To: ViperChick Secret Agent 006.9 who wrote (17117)4/23/1998 12:32:00 PM
From: James F. Hopkins  Respond to of 94695
 
Lisa; I've posted a lot already on indexes, maybe not as clear as
it could be done..vut with the same basic message..what you see
is not always what you get..( or what the market is doing )..
-------------------
The S&P , and most are weighet via market cap..which is a better
indicator of the market than price weighted ones.
The Dow some will argue is price weighted but it's not truly
weighted at all. It usees a divisor and any issue in it will
move it exactly the same per change of price in that issue as
the same change of price in any other..so if UK goes up 2
and GE goes down 2..and everthing else were to stay the same
price,, UK and GE would cancel one another and the index would
be flat..yet I can tell you that without a doubt if GE goes
down 2..a lot more money just left the dow..than came in on
UK going up 2..
----------------------------------
The top 10 market caps in the Dow have almost twice the money
riding on them..as the lower 20 put to gether..right now the
lower 20 with about half the brute capital in them has gone
up since jan 16th almost twice the big dogs have and that
makes the index itself a bit over blown.
------------------------------
While market cap indexes reflect better how the market is trading
they to can get off..it depends on how the volume of trading
is doing on the issues inside the index. If CPQ gaines 1/2 point
on 24M shares traded that 1/2 point is only reflected in the
market cap. While some other stock x may go up 5pts on 100K
shares hecnce push it's market cap way up.. the averge gain or
loss in market cap of all the issues is what the weighted index
is showing..but cpq just traded up 12m dollars, and only
traded up 500K or a half million..yet it skewed the index way
up..with it's change in market cap.
-------------------
The above is more extream than the normal course of things but
makes it easyer to see how thinly traded stocks often
skew the index , even in cap weighted ones, that is in respect
to the actual money chaning hands.

----------------------------
Total up volume in dollars less total down volume in dollars,
divided by the avg price of all the issues..would produce
a percentage of gain or loss in any index..this very often
will not be shown by the index itself..and indeed can go the
opposit way.
--------------------------------
You can bet the pros with super computers are tracking that..

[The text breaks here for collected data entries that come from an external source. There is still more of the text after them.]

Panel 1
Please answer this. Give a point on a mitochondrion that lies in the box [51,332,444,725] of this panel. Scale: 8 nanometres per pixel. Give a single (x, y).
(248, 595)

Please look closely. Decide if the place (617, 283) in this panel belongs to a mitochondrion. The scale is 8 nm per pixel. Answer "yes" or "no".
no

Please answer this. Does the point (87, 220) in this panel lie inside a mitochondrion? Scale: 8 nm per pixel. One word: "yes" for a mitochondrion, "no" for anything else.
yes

and know when the index is a smoke screen, and in fact can
program to sell off certain ones while they buy others to mask
the sell off, then latter dump the thinly traded ones they bought
to send the index down fast..which triggers a larger sell off
and they start buying back the ones they eased out of earlyer
on..they sell into index rallies they create..and buy on dips
they also create ..as too many people are just looking at the
index..and it's not telling the truth about the trading it's
really a trailing indicator..and thats why so many people
get caught on the wrong side of the curve.

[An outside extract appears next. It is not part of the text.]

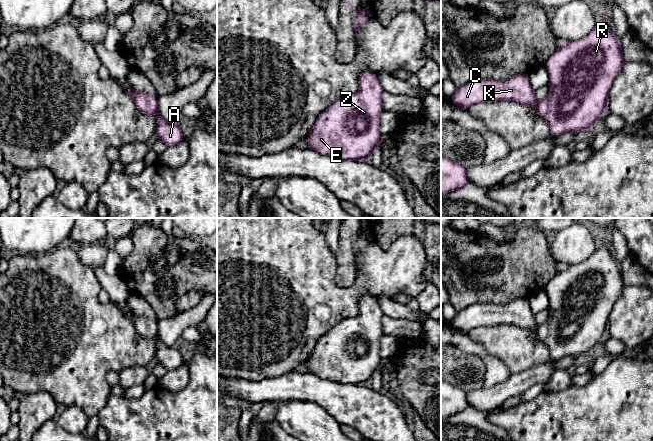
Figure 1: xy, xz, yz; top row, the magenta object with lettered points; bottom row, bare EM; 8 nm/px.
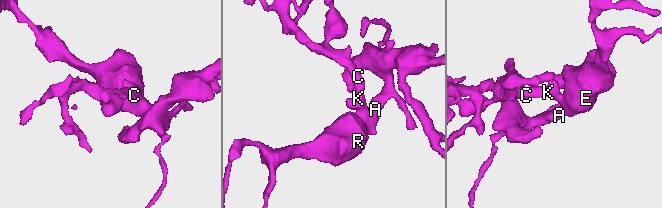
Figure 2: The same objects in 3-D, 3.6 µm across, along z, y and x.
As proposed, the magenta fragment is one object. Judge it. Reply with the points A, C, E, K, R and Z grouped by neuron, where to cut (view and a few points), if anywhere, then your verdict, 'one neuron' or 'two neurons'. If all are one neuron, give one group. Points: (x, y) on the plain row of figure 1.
groups A C E K R Z; cut none; one neuron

This don't happen all the time, but you need to be looking for
it if you market time, for if it is happening and your only using
TA on an index it can kill you.

Trends..
Think ratios and percentage too..compare the S&P500 to the S&P100
flaten out the curves some with 3 day closing averages of both..
if the rate of climb is better in the S&P100 the market is strong
if the S&P500's rate of climb starts exceeding the rate of the S&P100
just keep a watchful eye..if you see them going in oposite directions
very much and for three days runing chance are you will see a revesal in the market soon. The 500 may outrun the 100 for a good spell
but the 100 will show the direction and basic strenth of the trend.
use percentages to express the rate of each. If the rate is close
the trend will continue..the more divergence in the rate the stronger
or weaker the trend will be..the 100 setting the tone.